Man fragt sich schon, weshalb Gergiev diese Lappalie vor das Ereignis gestellt hat, das dann folgt. Wagners "Parsifal", dritter Aufzug. Es ist großartig. Schon im Vorspiel zaubern die Philharmoniker eine atemberaubende Spannung, die sehr lange anhalten wird - so lange René Pape singt. Er singt den Gurnemanz, fabelhaft wie immer, mit einer Sprache wie aus Granit gemeißelt, mit menschlicher Rührung, berichtet er vom Tod Titurels, mit hoher Plastizität, erzählt er Parsifal, was dieser alles verpasst hat, während er den Gral suchte. Wie Papes Kunst und das Sehen und Zehren des Orchesters hier eins werden, das ist schon große Kunst.
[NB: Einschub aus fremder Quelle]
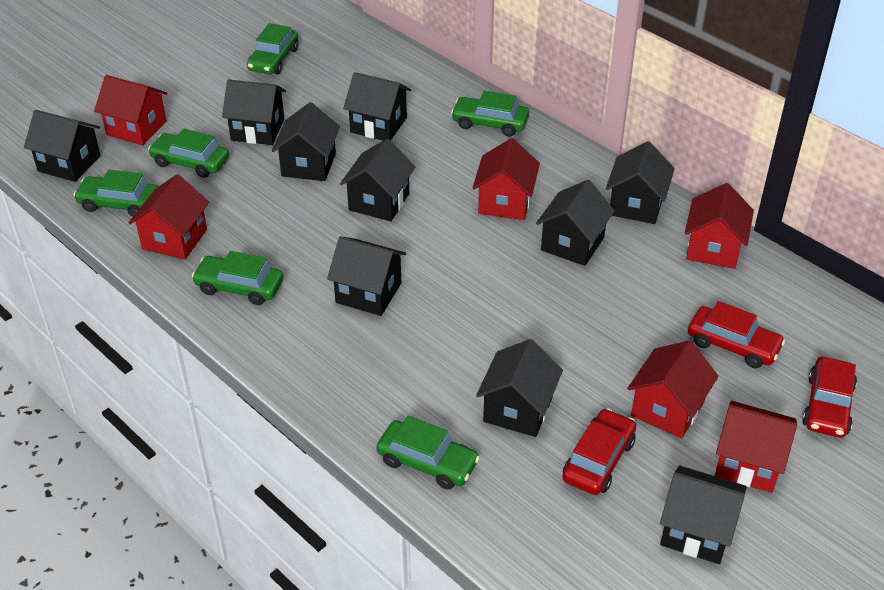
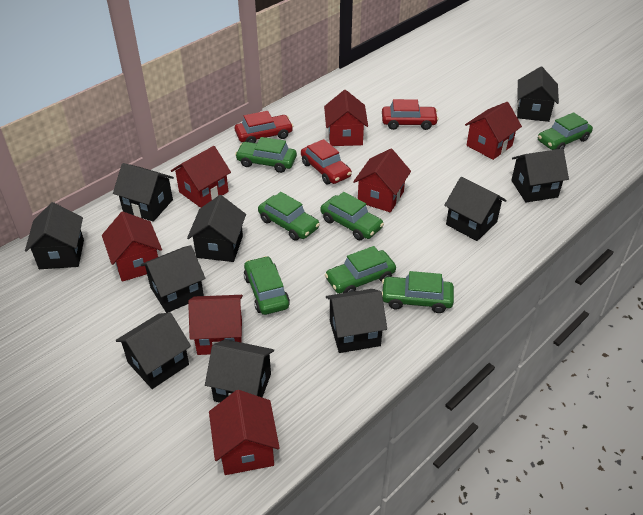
green car: [73,170,158,217] [148,129,229,178] [192,251,283,305] [247,23,298,74] [377,416,480,489] [451,91,529,136] = 6 -> [235,137,297,173] [244,256,290,315] [258,192,320,241] [321,192,384,240] [325,246,396,294] [382,271,454,313] [538,112,593,150] = 7
red house: [94,75,167,145] [129,174,209,260] [473,138,540,220] [627,340,719,438] [685,183,754,269] [715,401,797,493] = 6 -> [102,212,162,282] [171,146,231,208] [188,295,243,355] [209,390,280,475] [324,90,368,146] [353,148,411,212] [465,102,522,160] = 7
Aus dem Philharmonischen Chor erhebt sich Katharina Ritschel, singt "Dienen, dienen", was ihr als Kundry eine ausführliche Vita im Programmheft einbringt. So ausführlich wie die von Sergej Semishkur, der als Parsifal-Sänger engagiert wurde und mit vielleicht schöner, aber völlig unzureichender Stimme meist im Orchesterklang verschwindet. Seltsam nur: Es stört überhaupt nicht, weil die Philharmoniker alles überwölben und zusammen mit dem Chor und den Augsburger Domsingknaben schließlich für 80 Sekunden großartig schöne Erlösung sorgen, auch mit vorbereitet von Albert Dohmen, der für den erkrankten Evgeny Nikitin den Amfortas übernimmt.

Zum Zeitpunkt seines Auftritts hat Gergiev mit seinen Munich Philharmonows die lange währende Spannung in ein Fest der klanglichen Überwältigung gewandelt. Eine Stunde und 18 Minuten braucht er für den dritten Aufzug, das ist nicht gerade eilig, aber es hält. Nichts fällt auseinander, und von diesem Glück, Wagner konzertant, kann er in Zukunft ruhig mehr erschaffen.